> _TASK BRIEF_
Look through the data below. Show each line where the string "CROSS" occurs.

> _EXTRACTED RECORDS_
>>>

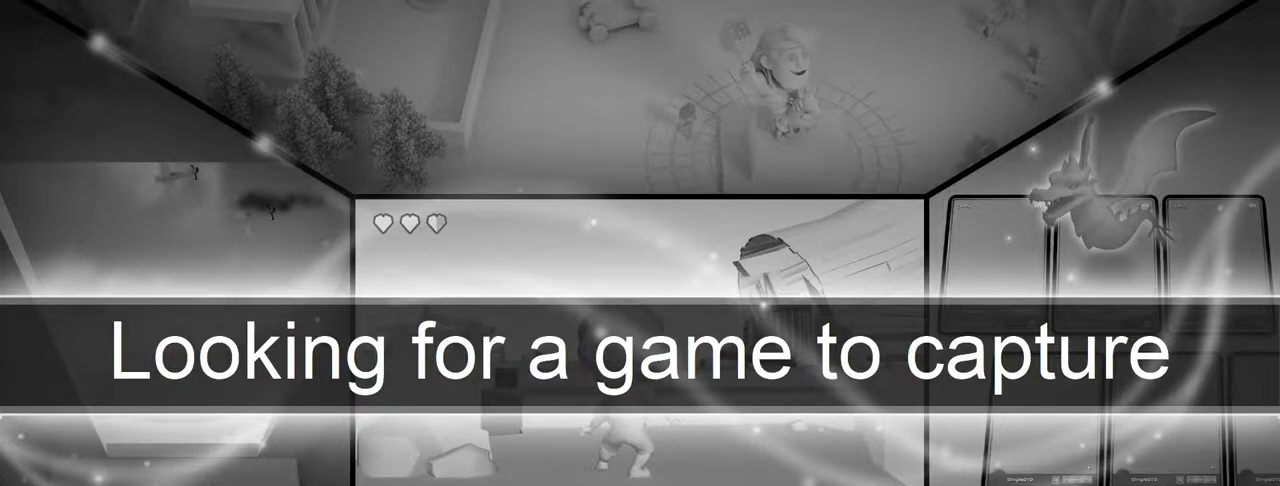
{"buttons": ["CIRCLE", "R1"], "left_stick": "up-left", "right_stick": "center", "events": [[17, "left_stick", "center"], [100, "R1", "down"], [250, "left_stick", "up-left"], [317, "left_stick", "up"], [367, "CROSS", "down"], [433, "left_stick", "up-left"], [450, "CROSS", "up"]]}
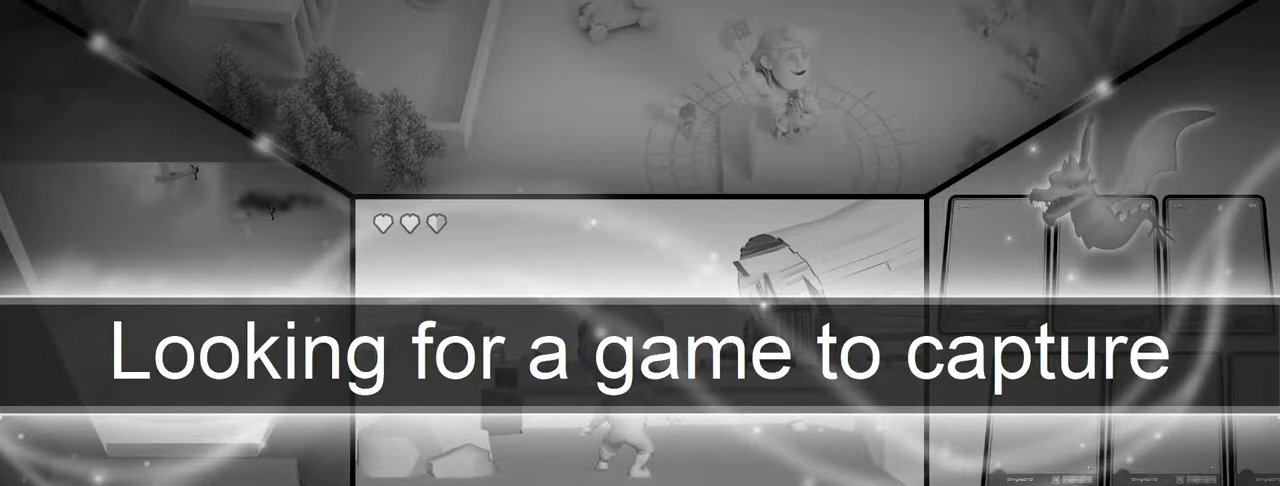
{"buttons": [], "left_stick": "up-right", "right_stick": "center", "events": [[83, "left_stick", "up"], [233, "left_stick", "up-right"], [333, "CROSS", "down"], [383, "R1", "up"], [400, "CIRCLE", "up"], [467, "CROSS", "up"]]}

<<<
>>>

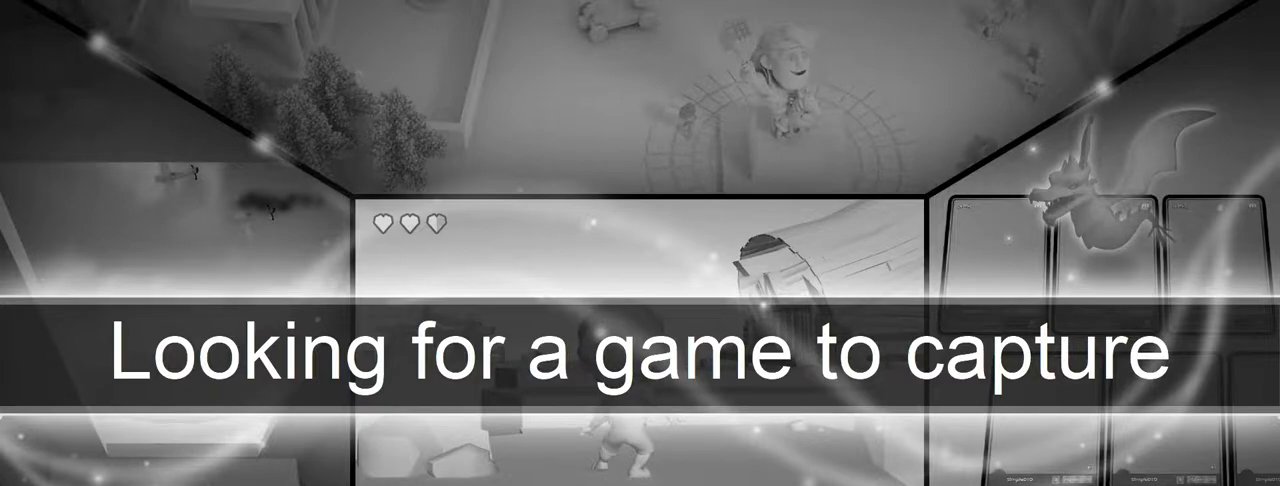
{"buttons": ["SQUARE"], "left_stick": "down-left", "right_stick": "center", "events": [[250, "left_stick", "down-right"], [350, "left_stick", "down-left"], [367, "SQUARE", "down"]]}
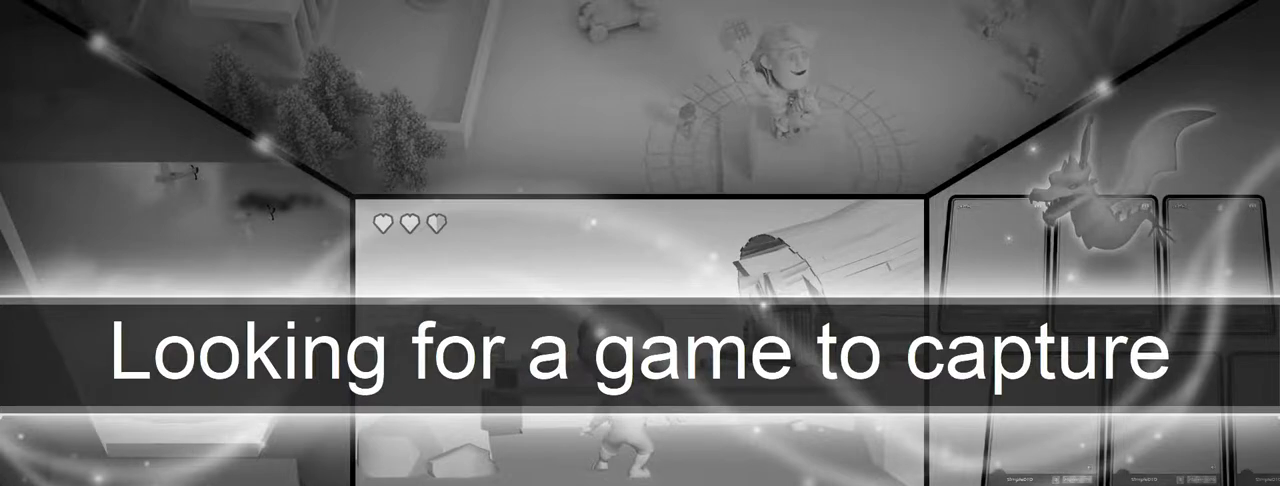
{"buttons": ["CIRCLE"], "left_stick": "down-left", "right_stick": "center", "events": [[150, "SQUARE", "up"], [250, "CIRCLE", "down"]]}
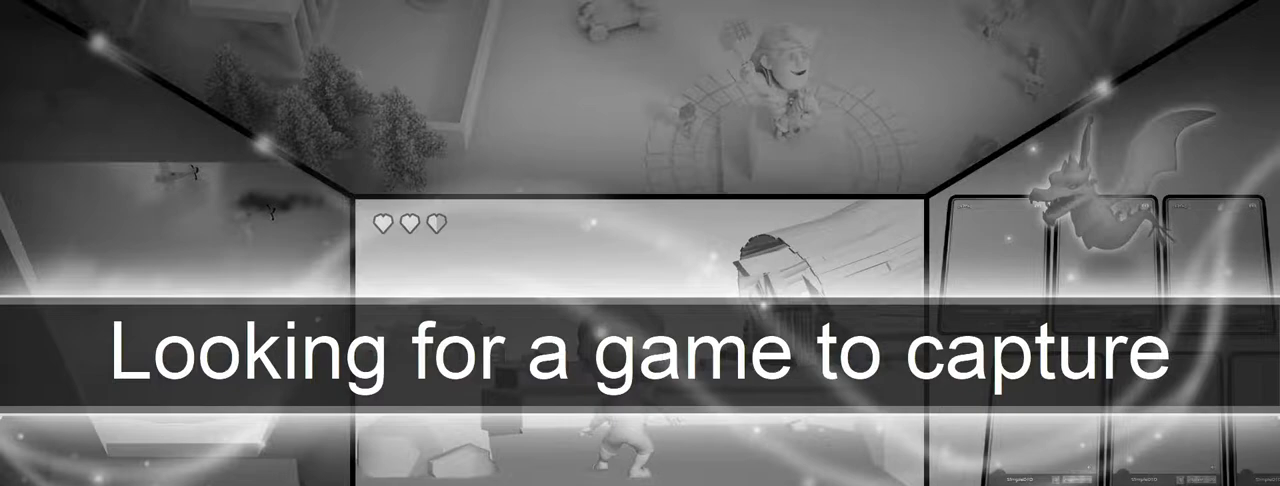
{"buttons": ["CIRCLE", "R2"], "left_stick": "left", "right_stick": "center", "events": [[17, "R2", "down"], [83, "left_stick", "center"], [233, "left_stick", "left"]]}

<<<

> _OUTPUT OF THE EXERCISE_
{"buttons": ["CIRCLE", "R1"], "left_stick": "up-left", "right_stick": "center", "events": [[17, "left_stick", "center"], [100, "R1", "down"], [250, "left_stick", "up-left"], [317, "left_stick", "up"], [367, "CROSS", "down"], [433, "left_stick", "up-left"], [450, "CROSS", "up"]]}
{"buttons": [], "left_stick": "up-right", "right_stick": "center", "events": [[83, "left_stick", "up"], [233, "left_stick", "up-right"], [333, "CROSS", "down"], [383, "R1", "up"], [400, "CIRCLE", "up"], [467, "CROSS", "up"]]}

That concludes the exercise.